An old market hall used to stand at the east end of the Shambles: it was arcaded on the ground floor, so that meat markets could be held, with an assembly hall on the first floor. Meetings of the court leet were held in the assembly room and the basement was used as a store. By the early 19th century the building had become dilapidated, and it was demolished in 1826.

Following the election of town commissioners in the mid-19th century, one of their first actions was to procure a new town hall: the site they chose was at the corner of Market Street and Church Street. The new building, designed by Thomas Fuller (who later emigrated to Canada and became its Chief Dominion Architect) in the Elizabethan style and built in Bath stone, was completed in 1854.

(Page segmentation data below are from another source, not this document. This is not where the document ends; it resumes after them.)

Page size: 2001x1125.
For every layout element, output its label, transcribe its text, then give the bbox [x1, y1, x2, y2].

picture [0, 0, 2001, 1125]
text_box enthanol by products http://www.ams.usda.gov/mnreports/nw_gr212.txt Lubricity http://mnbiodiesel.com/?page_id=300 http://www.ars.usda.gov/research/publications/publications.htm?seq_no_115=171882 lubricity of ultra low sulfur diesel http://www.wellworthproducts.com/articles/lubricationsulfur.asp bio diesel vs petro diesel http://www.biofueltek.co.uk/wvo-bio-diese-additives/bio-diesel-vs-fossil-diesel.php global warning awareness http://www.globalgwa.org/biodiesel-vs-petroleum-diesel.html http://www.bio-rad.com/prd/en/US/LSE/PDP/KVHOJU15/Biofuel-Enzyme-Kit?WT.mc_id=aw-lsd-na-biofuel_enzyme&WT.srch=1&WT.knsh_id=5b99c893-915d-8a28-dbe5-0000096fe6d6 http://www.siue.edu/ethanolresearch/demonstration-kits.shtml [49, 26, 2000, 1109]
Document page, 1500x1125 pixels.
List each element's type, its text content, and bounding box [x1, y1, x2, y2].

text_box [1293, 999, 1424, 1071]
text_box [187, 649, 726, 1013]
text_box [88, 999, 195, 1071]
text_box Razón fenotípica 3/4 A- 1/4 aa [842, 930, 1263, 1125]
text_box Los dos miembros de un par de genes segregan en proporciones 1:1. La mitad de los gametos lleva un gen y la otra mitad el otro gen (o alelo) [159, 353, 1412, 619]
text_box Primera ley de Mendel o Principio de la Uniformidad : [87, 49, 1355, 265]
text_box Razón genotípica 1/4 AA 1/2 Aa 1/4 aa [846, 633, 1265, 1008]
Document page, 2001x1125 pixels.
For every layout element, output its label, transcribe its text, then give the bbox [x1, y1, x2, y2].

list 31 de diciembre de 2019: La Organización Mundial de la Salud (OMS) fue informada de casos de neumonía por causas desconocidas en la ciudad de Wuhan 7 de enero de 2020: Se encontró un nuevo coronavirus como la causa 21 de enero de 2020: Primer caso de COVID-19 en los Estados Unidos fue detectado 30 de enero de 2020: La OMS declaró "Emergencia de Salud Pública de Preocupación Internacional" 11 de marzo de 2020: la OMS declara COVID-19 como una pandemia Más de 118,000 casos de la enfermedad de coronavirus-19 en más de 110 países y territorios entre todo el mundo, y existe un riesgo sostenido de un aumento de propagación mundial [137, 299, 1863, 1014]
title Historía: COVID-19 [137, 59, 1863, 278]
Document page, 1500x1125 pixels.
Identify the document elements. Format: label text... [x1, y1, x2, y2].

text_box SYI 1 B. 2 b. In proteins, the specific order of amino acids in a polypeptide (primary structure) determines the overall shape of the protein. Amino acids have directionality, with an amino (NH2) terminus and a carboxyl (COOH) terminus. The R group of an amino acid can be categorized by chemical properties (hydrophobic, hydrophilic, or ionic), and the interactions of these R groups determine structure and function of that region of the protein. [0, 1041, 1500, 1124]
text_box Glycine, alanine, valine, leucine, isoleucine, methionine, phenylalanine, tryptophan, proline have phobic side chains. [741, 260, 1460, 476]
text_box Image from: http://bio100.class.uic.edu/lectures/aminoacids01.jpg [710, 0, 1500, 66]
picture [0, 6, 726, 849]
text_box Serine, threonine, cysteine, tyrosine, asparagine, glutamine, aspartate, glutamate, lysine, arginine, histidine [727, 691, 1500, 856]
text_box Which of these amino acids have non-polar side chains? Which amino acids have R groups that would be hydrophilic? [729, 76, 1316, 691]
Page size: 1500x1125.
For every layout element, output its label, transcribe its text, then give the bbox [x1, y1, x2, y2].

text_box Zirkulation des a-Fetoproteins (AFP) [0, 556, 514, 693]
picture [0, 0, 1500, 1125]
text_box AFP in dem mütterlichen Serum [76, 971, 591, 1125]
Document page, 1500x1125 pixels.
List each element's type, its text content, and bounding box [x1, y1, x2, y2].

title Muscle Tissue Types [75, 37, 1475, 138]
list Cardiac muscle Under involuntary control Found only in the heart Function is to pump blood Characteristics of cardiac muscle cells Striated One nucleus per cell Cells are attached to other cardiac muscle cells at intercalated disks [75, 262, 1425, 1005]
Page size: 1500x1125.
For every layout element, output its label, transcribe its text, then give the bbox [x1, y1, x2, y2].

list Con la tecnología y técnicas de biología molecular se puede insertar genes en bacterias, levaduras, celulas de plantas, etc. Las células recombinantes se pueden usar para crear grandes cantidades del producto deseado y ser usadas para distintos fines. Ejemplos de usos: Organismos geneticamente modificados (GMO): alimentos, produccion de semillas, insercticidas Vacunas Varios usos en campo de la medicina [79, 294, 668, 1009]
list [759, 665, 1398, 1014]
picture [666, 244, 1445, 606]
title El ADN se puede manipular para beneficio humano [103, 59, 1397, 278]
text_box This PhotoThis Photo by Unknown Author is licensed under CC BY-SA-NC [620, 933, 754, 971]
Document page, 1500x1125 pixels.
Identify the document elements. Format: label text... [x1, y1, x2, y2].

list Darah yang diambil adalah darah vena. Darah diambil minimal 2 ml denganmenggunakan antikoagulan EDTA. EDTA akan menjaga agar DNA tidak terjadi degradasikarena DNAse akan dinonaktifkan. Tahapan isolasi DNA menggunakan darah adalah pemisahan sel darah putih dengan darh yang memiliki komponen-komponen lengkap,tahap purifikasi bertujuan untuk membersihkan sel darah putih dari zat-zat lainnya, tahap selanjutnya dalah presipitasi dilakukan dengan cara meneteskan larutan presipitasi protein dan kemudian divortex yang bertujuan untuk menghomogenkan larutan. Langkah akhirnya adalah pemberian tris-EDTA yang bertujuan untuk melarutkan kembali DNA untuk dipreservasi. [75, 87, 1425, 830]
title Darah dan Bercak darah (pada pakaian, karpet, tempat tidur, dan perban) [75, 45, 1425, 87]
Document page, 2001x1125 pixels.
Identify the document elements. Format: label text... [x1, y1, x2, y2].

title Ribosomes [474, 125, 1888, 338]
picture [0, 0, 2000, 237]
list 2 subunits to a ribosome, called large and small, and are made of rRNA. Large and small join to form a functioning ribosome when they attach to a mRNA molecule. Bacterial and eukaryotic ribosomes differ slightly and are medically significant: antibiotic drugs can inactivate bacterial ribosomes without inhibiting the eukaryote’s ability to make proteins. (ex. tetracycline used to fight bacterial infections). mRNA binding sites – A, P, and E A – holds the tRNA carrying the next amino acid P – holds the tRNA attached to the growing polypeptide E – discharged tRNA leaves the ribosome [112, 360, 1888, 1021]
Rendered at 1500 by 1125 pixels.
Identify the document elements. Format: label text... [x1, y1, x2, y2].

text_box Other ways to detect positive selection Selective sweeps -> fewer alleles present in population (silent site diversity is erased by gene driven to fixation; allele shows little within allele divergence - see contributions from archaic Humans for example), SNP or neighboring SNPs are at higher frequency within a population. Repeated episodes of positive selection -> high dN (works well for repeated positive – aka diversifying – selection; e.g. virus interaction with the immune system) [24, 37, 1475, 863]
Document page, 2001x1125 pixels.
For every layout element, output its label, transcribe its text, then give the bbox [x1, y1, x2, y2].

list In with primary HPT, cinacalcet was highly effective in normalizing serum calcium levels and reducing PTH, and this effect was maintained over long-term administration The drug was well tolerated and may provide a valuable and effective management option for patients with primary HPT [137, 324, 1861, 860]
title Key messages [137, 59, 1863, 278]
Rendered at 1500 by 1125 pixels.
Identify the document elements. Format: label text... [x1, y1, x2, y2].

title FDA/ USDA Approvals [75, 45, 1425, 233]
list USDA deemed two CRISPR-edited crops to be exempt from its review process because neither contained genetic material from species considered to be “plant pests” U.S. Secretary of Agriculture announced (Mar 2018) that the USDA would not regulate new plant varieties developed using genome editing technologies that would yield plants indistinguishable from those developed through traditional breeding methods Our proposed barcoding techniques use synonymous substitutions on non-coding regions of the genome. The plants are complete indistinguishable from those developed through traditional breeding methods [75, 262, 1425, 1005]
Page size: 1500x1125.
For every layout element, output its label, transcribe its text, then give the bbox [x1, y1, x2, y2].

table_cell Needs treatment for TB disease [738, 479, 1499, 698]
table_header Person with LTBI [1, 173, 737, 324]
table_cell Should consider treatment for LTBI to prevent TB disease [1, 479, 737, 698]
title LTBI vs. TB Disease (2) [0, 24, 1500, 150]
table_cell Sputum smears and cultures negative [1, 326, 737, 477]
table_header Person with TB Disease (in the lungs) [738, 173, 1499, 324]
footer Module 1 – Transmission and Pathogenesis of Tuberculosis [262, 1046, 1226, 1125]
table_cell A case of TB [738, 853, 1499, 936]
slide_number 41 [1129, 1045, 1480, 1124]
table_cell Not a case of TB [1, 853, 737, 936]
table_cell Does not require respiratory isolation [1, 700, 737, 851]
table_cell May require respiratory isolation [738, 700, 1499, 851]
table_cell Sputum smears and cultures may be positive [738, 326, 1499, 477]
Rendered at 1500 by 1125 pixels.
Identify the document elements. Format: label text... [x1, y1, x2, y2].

The design featured a prominent four-stage tower at the corner the two streets: the first stage involved a doorway with an arched archivolt, the second stage featured a three-light window, the third stage involved a clock face with an ogee-shaped surround while the fourth stage featured an octagonal piece with lancet windows and grotesques. The whole structure was surmounted by an onion-shaped dome with a ball and weather vane. The Church Street wing, which accommodated a solicitor' s office, featured a prominent oriel window while the Market Street wing, which accommodated the local police station, featured entrances with stone plaques identifying the police station and the office of the police superintendent. Internally, the principal rooms in the complex, which were on the first floor, were the council chamber, the mechanics institute, the library and the reading room.

== Midland Bank ==
Following significant population growth, largely associated with the wool industry, the area became an urban district in 1894. The new council used the town hall as its offices until it acquired Westbury House in 1911. Following a few years of use as a cinema, the town hall was acquired by Midland Bank in around 1915. Midland Bank converted the Church Street wing into a bank branch, and rented out the council chamber to the local branch of the Catholic Church.

== Catholic church ==
In 1955, the Roman Catholic Diocese of Clifton acquired ownership of the building from Midland Bank, which continued to occupy space in the Church Street wing on a rental basis. The building was subsequently converted for use as a place of worship, dedicated to the lawyer Sir Thomas More. The bank branch, which was rebranded following the acquisition of Midland Bank by HSBC in 1992, continued to occupy the Church Street wing, and the Market Street wing was converted for retail use to a design by Esmond Murray of Bath in 1994. As part of a national programme of closures, HSBC vacated the Church Street wing in September 2013.